Well, if you're interested in the volumes of parallelotopes in dimensions higher than 3, you can look into Gramian matrices and the like.

However, I don't think you need that. Note that the third element of your four-dimensional vectors is constant, which seems to indicate that maybe the usual three-dimensional techniques will work.

3. Aug 23, 2010

### Axoren

I tried that just now and it doesn't work. Is there really no way to answer this question?

4. Aug 23, 2010

### hgfalling

What did you try? I got an answer by dotting one vector with the cross product of the other two, ignoring the dimension where all three vectors are constant.

I mean, if I gave you these two vectors:

a = {1,1,2}
b = {3,0,2}

and said, "give me the area of the parallelogram formed by these two vectors," you would just pretend like the z-dimension didn't exist, because parallelograms are in two dimensions, and everything is happening in a plane here. The same thing is true of your vectors: parallelepipeds are in three dimensions, and everything's happening in three dimensions here.

5. Aug 23, 2010

### Axoren

I find the answer to be 7, however, Webwork says it's incorrect. I've tried plugging in -7, still nothing.

6. Aug 23, 2010

### hgfalling

Yeah, my visualization was off here. The dimension where they are all the same does matter. Sorry about that.

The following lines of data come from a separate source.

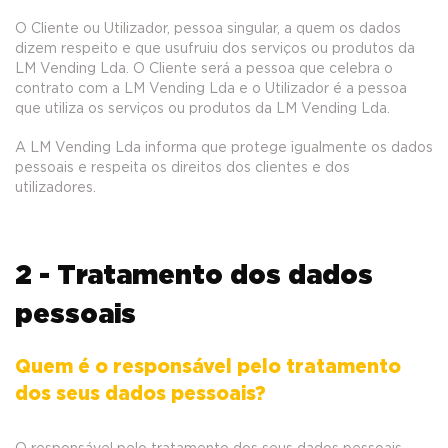
O Cliente ou Utilizador, pessoa singular, a quem os dados
dizem respeito e que usufruiu dos serviços ou produtos da
LM Vending Lda. O Cliente será a pessoa que celebra o
contrato com a LM Vending Lda e o Utilizador é a pessoa
que utiliza os serviços ou produtos da LM Vending Lda.
A LM Vending Lda informa que protege igualmente os dados
pessoais e respeita os direitos dos clientes e dos
utilizadores.
2 - Tratamento dos dados
pessoais
Quem é o responsável pelo tratamento
dos seus dados pessoais?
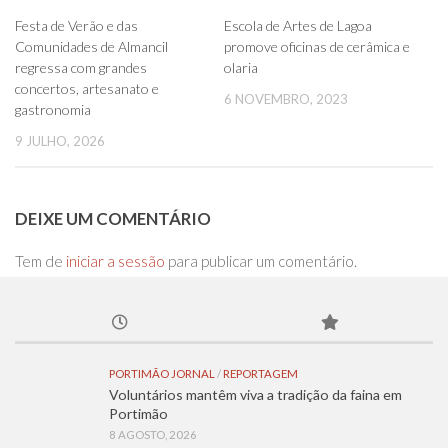
0
0
Festa de Verão e das
Escola de Artes de Lagoa
Comunidades de Almancil
promove oficinas de cerâmica e
regressa com grandes
olaria
concertos, artesanato e
6 NOVEMBRO, 2023
gastronomia
9 JULHO, 2026
DEIXE UM COMENTÁRIO
Tem de
iniciar a sessão
para publicar um comentário.
PORTIMÃO JORNAL
/
REPORTAGEM
Voluntários mantêm viva a tradição da faina em
Portimão
8 AGOSTO, 2026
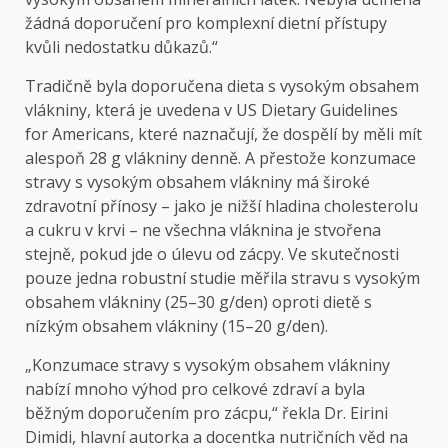
žádná doporučení pro komplexní dietní přístupy
kvůli nedostatku důkazů.“
Tradičně byla doporučena dieta s vysokým obsahem
vlákniny, která je uvedena v US Dietary Guidelines
for Americans, které naznačují, že dospělí by měli mít
alespoň 28 g vlákniny denně. A přestože konzumace
stravy s vysokým obsahem vlákniny má široké
zdravotní přínosy – jako je nižší hladina cholesterolu
a cukru v krvi – ne všechna vláknina je stvořena
stejně, pokud jde o úlevu od zácpy. Ve skutečnosti
pouze jedna robustní studie měřila stravu s vysokým
obsahem vlákniny (25–30 g/den) oproti dietě s
nízkým obsahem vlákniny (15–20 g/den).
„Konzumace stravy s vysokým obsahem vlákniny
nabízí mnoho výhod pro celkové zdraví a byla
běžným doporučením pro zácpu,“ řekla Dr. Eirini
Dimidi, hlavní autorka a docentka nutričních věd na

Anyway, you can do this, which works for any dimension of vectors:

Let:

$$A = \begin{bmatrix} a_1 & a_2 & a_3 \end{bmatrix}$$

Now if the dimension of the vectors equals 3 (ie, A is square), then the absolute value of the determinant of that is the volume.

If it doesn't, then:

$$V = \sqrt{\left| det(A^T A) \right|}$$

I get $\sqrt{308}$.

Last edited: Aug 24, 2010
7. Aug 24, 2010

### Axoren

Thank you very much. That works wonderfully.